Exercise directions
Look through the data below. Show each line where the string "incomplete" occurs.

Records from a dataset
*** Begin section ***
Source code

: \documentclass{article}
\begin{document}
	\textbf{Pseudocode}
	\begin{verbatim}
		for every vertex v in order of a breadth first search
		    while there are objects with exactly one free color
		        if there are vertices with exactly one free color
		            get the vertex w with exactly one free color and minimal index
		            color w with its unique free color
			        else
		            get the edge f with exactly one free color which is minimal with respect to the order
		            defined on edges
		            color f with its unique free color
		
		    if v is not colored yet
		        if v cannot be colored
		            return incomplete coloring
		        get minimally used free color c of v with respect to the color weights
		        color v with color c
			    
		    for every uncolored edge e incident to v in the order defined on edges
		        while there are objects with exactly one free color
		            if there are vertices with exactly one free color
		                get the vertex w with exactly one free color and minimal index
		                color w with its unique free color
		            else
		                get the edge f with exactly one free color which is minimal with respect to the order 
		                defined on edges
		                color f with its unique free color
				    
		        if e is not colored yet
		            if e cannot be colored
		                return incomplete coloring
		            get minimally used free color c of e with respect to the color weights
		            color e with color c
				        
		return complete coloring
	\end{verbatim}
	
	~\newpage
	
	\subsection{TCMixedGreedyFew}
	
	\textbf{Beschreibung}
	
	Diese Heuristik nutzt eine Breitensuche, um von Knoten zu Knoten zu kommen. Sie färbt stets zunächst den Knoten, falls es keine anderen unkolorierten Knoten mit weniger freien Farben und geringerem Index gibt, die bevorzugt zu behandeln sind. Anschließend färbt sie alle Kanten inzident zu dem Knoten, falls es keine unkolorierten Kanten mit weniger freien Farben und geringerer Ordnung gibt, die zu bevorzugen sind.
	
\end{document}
*** End section ***
Result for this exercise
		            return incomplete coloring
		                return incomplete coloring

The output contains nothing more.